#### [Problem 1]
In the records, copy the part that opens with the line containing "Count the number of categories in the chart." and runs through the end of the records, leaving out the pictures.

+++ Text segment

I said earlier that what convergence was the starting point of topology. Why not take this seriously and replace topological spaces by spaces that would be defined in terms of notions of convergence directly, instead of through opens?
This works well, both with Moore-Smith convergence (in terms of nets) and with filters. One bonus is that we shall obtain Cartesian-closed categories, and this will be easy! Comparing with our exploration of exponential topologies (Section 5.4), of C-generated spaces (Section 5.6), of bc-domains (Section 5.7), this will be a relief.
Oh, just to set it straight: there will be a snag with the net convergence approach. This will force us to use filters in the end. Since I still feel nets are more easily understandable, let’s start with them.
Net convergence spaces.
Let us implement our program of defining a replacement for topological spaces that would be based on convergence directly.
Call a net convergence space any set X together with a relation →, between nets (xi)i ∈ I, ⊑ and points x in X, satisfying the following two axioms, due to Garrett Birkhoff [1, Theorem 7]:
- (4α) If xi=x for every i in I, then (xi)i ∈ I, ⊑ → x
- (4β) If (xi)i ∈ I, ⊑ → x, then (xα (j))j ∈ J, ≤ → x for every subnet (xα (j))j ∈ J, ≤.
The phrase (xi)i ∈ I, ⊑ → x would mean that the net (xi)i ∈ I, ⊑ converges to x, of course. Axiom (4α) states that any constant net converges to the obvious value, while (4β) states that convergence and limits are preserved by taking subnets.
Net convergence spaces form a category, whose morphisms are those maps that preserve convergence. Call such maps continuous: a continuous map is a map f such that if (xi)i ∈ I, ⊑ → x then (f(xi))i ∈ I, ⊑ → f(x). (For those of you who are impatient, the announced snag lies somewhere in this very paragraph.)
Products in this category are defined in the obvious way: a net of tuples converges if and only if it converges componentwise.
Moreover, this category is Cartesian-closed: the exponential object [X → Y] is just the space of continuous maps from X to Y with the structure of continuous convergence… yes, continuous convergence of nets (Section 5.4.1), namely (fi)i ∈ I, ⊑ → f in [X → Y] if and only if for every convergence net (xj)j ∈ J, ≤ → x, (fi(xj))(i,j) ∈ I × J, ⊑ × ≤ → f(x) in Y.
The convergence relation on [X → Y] is in effect defined as the least one that makes App continuous. That’s it.

++++++

#### [Problem 2]
List every section number that the text on net convergence spaces refers to.

+++ Records for the task

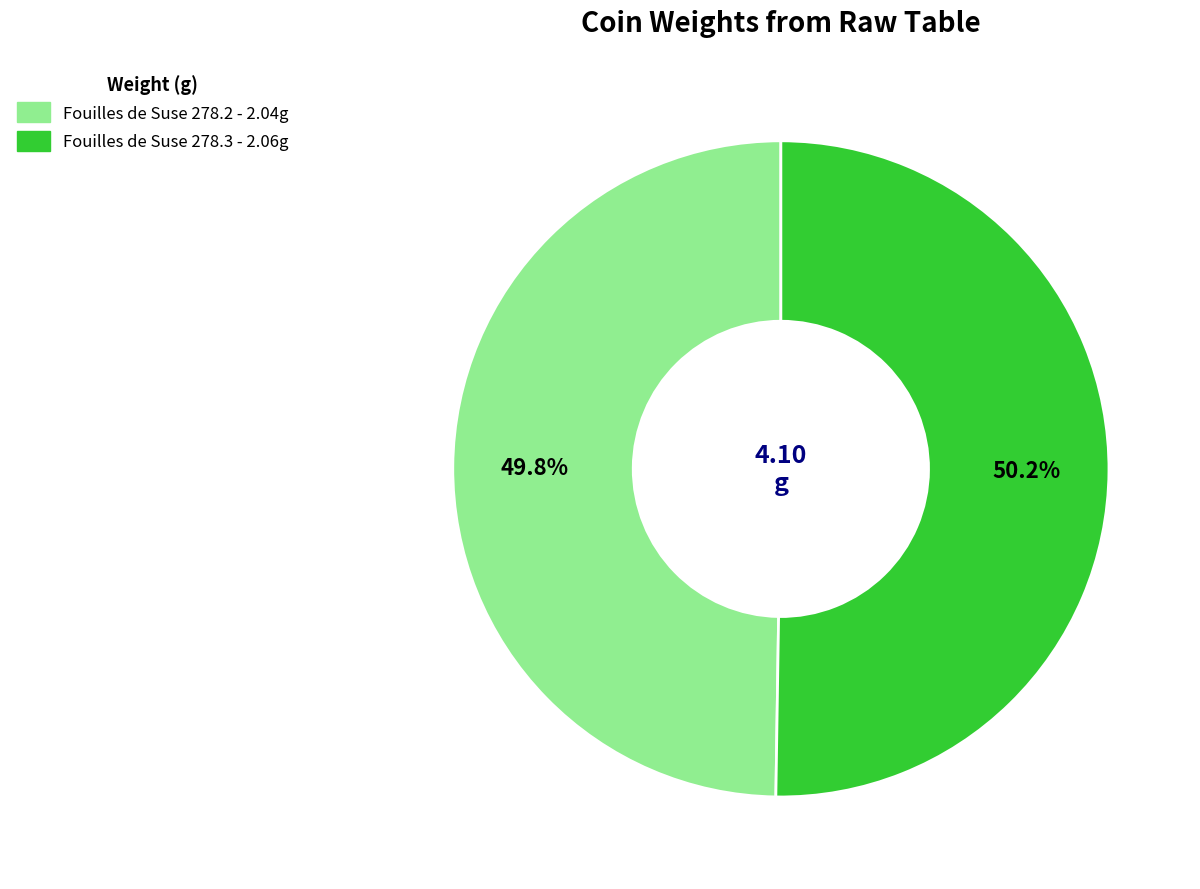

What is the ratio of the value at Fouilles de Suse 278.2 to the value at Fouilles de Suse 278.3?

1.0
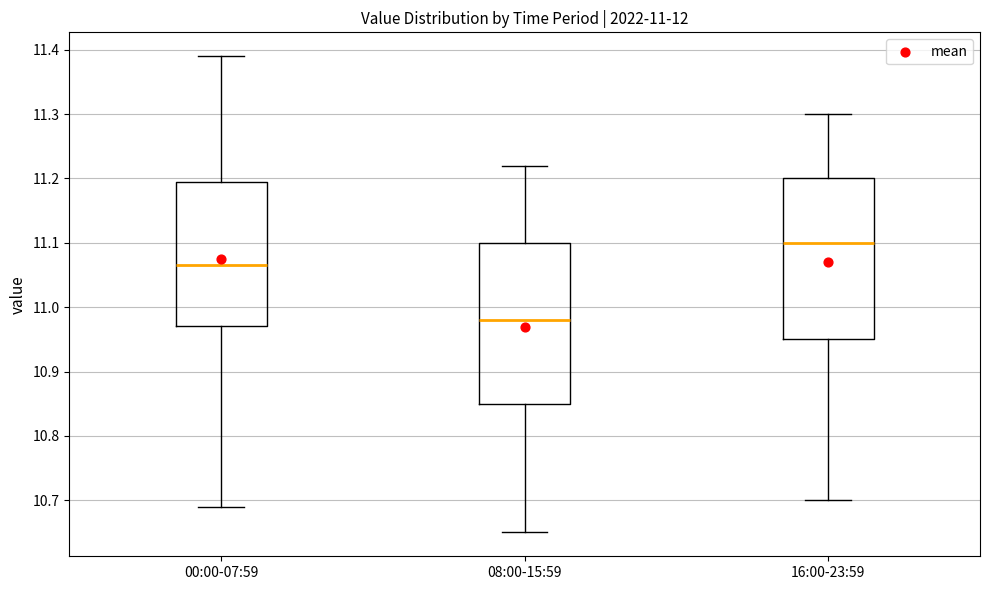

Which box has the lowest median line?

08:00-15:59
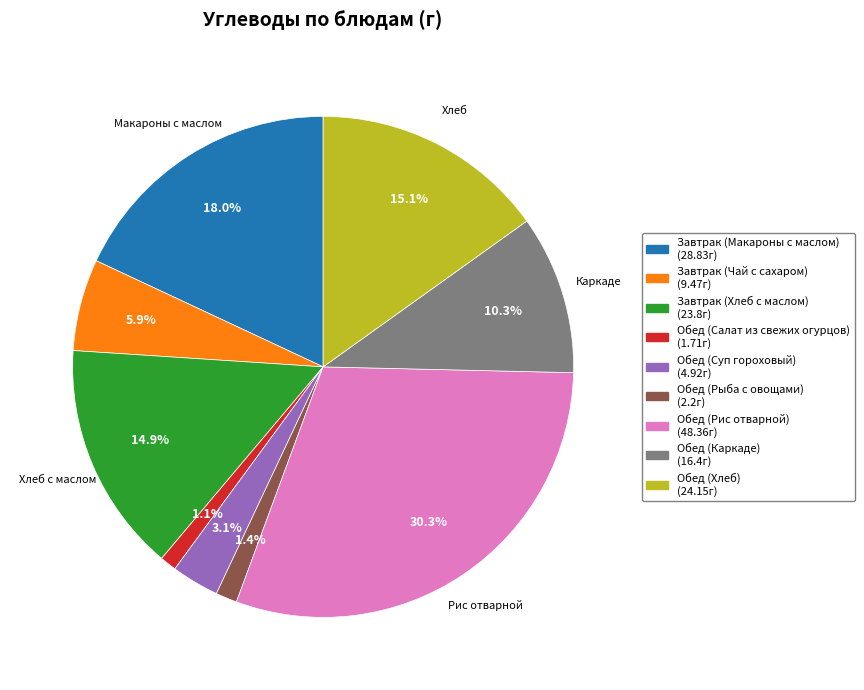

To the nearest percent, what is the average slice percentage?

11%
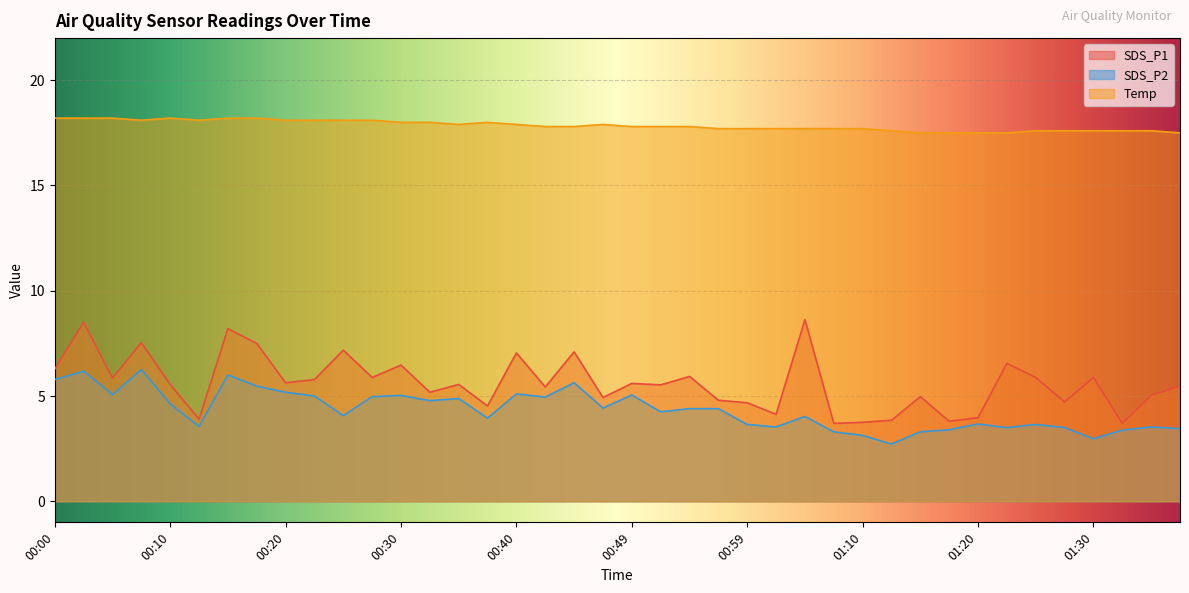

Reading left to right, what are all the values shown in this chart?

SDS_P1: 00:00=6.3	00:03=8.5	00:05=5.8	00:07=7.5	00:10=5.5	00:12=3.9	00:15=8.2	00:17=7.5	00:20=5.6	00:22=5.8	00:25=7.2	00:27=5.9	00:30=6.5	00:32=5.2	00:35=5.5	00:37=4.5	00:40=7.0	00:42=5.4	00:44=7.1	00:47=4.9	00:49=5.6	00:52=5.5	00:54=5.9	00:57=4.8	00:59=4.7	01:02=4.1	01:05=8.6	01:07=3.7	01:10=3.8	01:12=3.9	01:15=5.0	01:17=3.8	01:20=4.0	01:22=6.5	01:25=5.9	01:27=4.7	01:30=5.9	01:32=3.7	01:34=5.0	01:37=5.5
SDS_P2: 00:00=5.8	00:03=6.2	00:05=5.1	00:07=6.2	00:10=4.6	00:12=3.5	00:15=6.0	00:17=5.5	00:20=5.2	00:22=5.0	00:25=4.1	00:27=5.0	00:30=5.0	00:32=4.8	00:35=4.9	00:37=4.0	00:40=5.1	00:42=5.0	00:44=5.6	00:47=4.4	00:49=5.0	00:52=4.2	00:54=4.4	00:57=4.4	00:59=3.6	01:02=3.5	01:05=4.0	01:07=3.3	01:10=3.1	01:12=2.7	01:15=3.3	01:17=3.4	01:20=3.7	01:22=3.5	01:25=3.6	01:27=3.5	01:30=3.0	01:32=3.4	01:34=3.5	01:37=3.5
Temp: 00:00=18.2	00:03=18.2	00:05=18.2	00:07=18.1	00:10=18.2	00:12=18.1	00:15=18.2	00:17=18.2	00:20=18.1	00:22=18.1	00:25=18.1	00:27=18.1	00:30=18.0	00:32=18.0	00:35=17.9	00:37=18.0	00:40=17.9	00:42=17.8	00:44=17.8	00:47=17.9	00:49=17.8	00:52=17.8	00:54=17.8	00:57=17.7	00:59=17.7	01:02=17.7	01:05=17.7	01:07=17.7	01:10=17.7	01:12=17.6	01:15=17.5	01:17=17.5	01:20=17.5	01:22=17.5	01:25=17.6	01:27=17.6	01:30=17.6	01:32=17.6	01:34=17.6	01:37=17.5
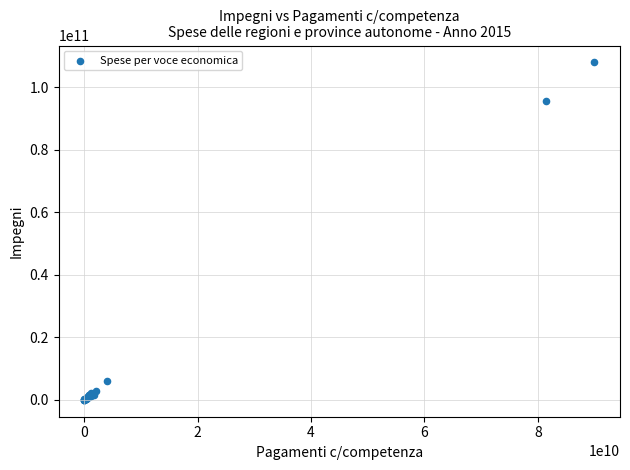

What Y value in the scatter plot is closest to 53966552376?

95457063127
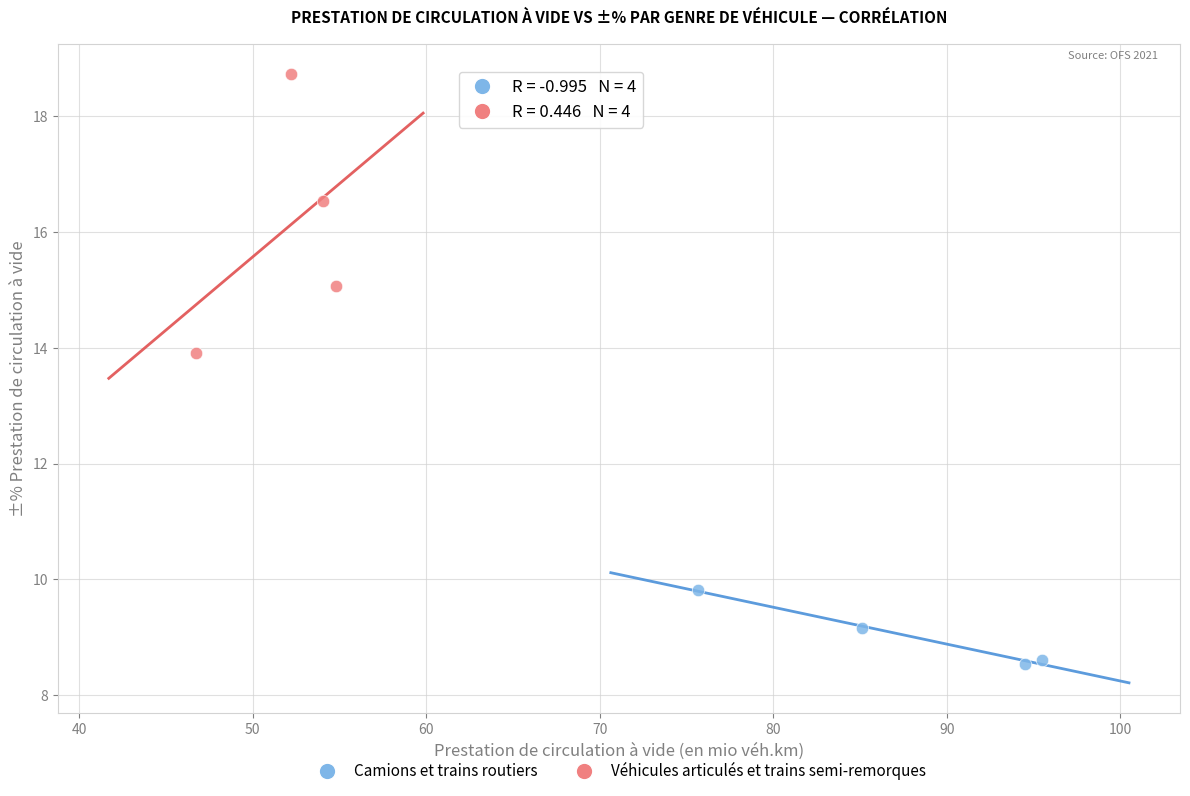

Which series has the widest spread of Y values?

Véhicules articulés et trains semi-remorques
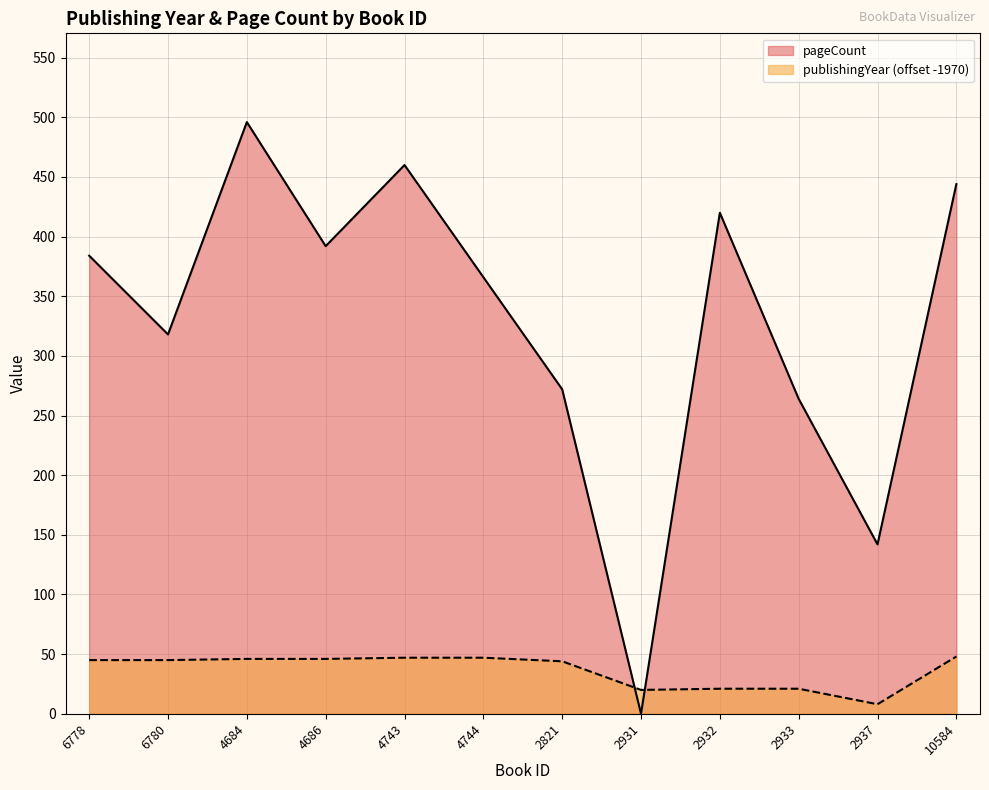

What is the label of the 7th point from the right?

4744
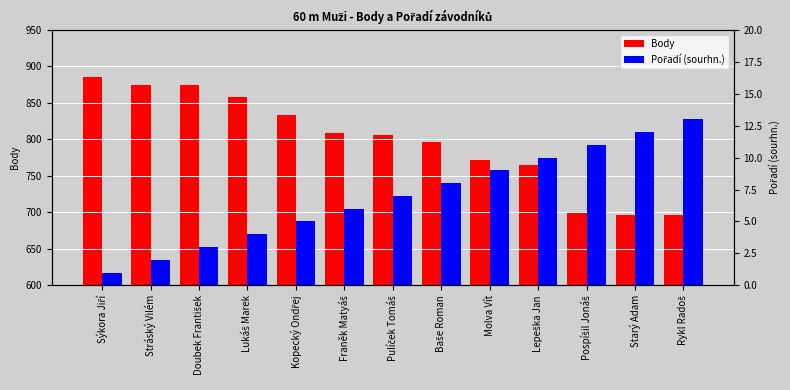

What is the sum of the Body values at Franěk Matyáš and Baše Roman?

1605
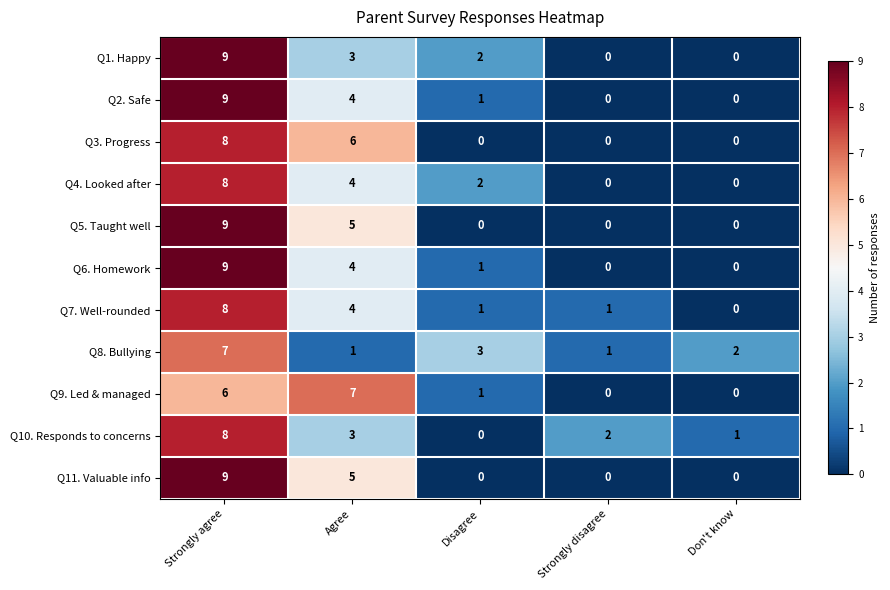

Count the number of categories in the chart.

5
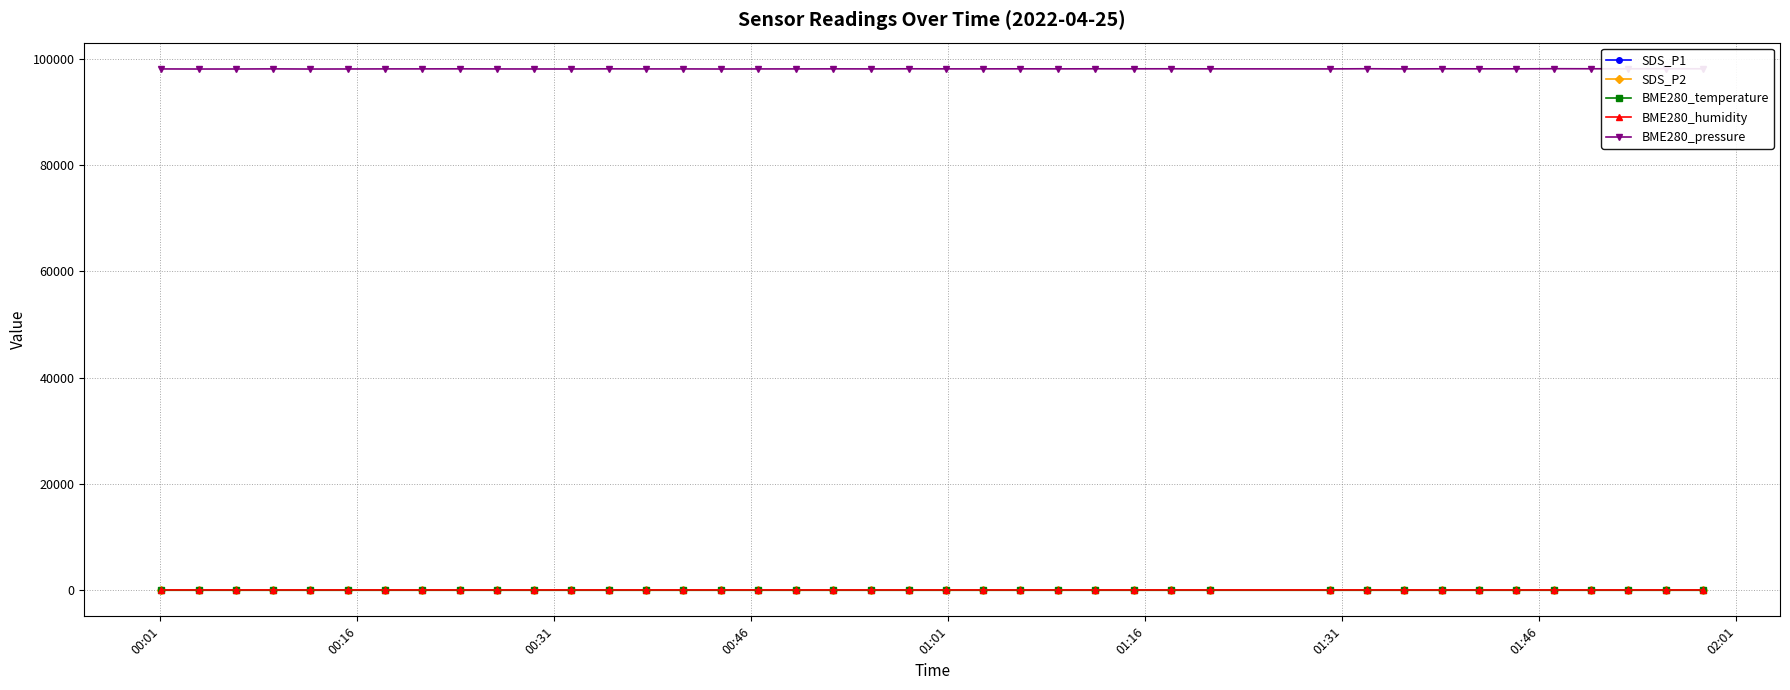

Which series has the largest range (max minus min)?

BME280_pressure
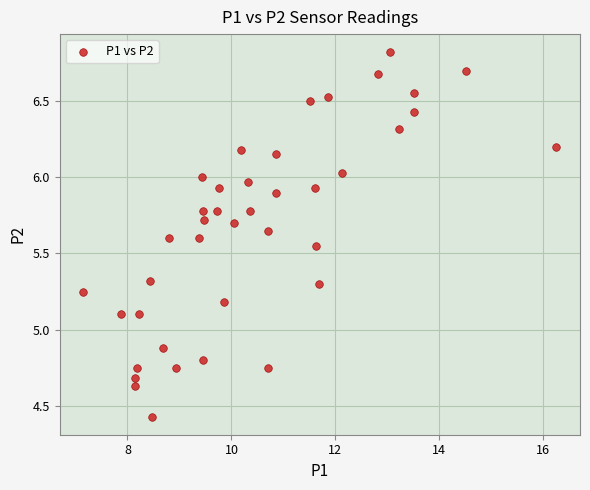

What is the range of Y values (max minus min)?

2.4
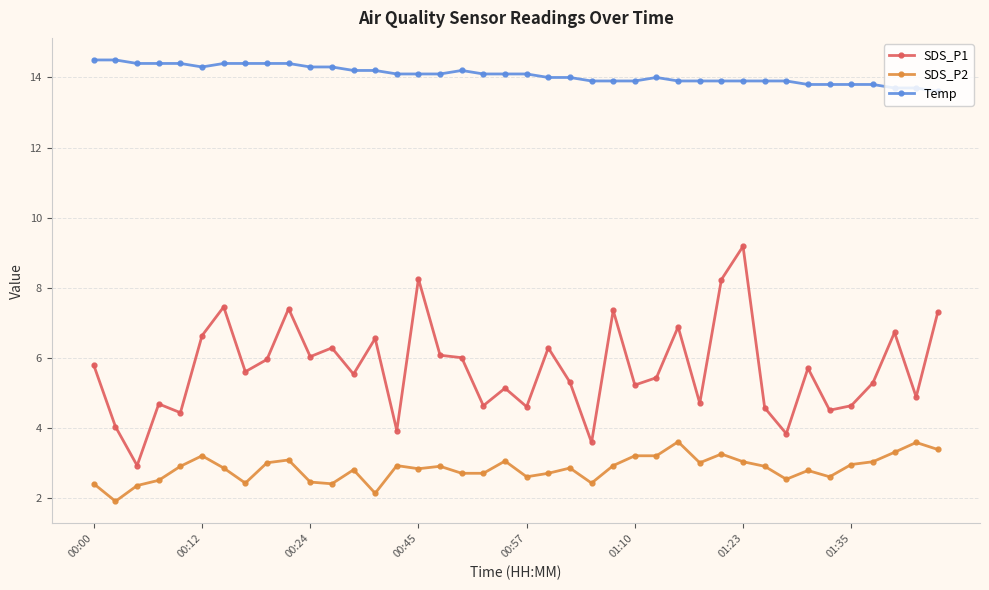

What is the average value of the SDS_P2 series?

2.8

++++++

#### [Exercise solution 1]
Count the number of categories in the chart.

5

Which series has the largest range (max minus min)?

BME280_pressure

What is the range of Y values (max minus min)?

2.4

What is the average value of the SDS_P2 series?

2.8

#### [Exercise solution 2]
- Section 5.4
- Section 5.6
- Section 5.7
- Section 5.4.1